Vishal Ingole, July 19, 2017

Does This Count As Irony?

May 16, 2017

Does this count as irony?

Palantir, who has built its data-analysis business largely on its relationships with government organizations, has a Department of Labor analysis to thank for recent charges of discrimination. No word on whether that Department used Palantir software to “sift through” the reports. Now, Business Insider tells us, “Palantir Will Shell Out $1.7 Million to Settle Claims that It Discriminated Against Asian Engineers.” Writer Julie Bort tells us that, in addition to that payout, Palantir will make job offers to eight unspecified Asians. She also explains:

The issue arose because, as a government contractor, Palantir must report its diversity statistics to the government. The Labor Department sifted through these reports and concluded that even though Palantir received a huge number of qualified Asian applicants for certain roles, it was hiring only small numbers of them. Palantir, being the big data company that it is, did its own sifting and produced a data-filled response that it said refuted the allegations and showed that in some tech titles 25%-38% of its employees were Asians. Apparently, Palantirs protestations weren’t enough on to satisfy government regulators, so the company agreed to settle.

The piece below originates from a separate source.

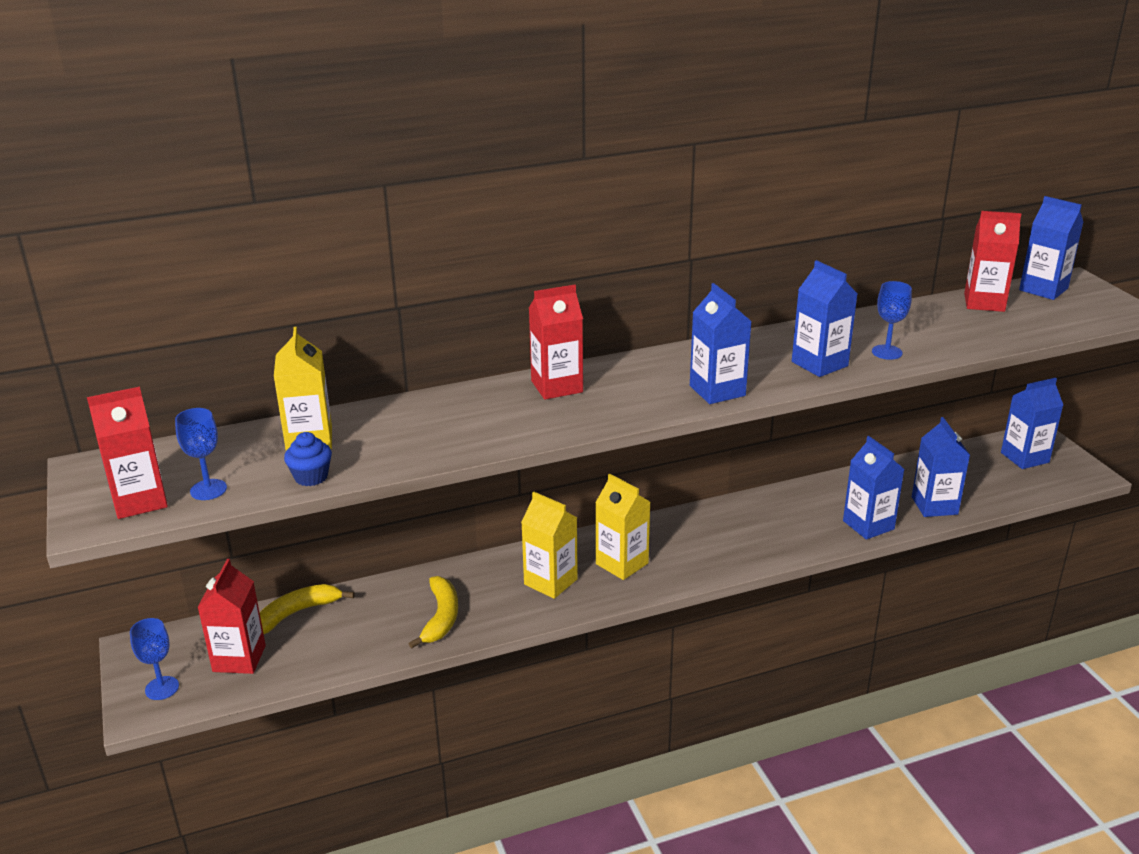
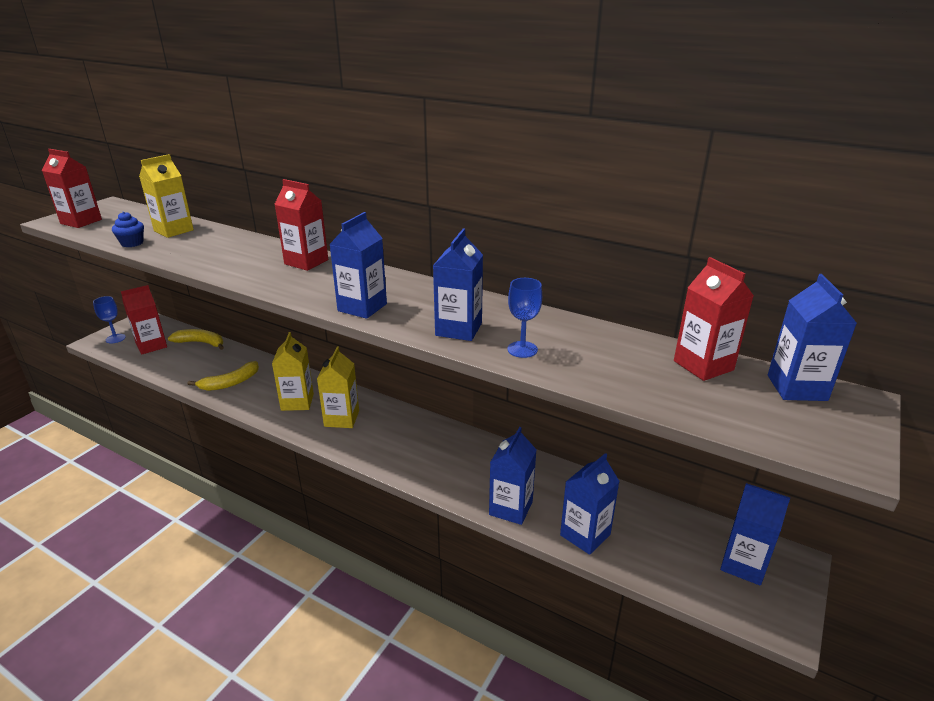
camera: 50 degrees right, 0 degrees up
(208, 490) = (102, 229): blue goblet -> none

For its part, Palantir insists on their innocence but say they settled in order to put the matter behind them. Bort notes the unusual nature of this case—according to the Equal Employment Opportunity Commission, African-Americans, Latin-Americans, and women are more underrepresented in tech fields than Asians. Is the Department of Labor making it a rule to analyze the hiring patterns of companies required to report diversity statistics? If they are consistent, there should soon be a number of such lawsuits regarding discrimination against other groups. We shall see.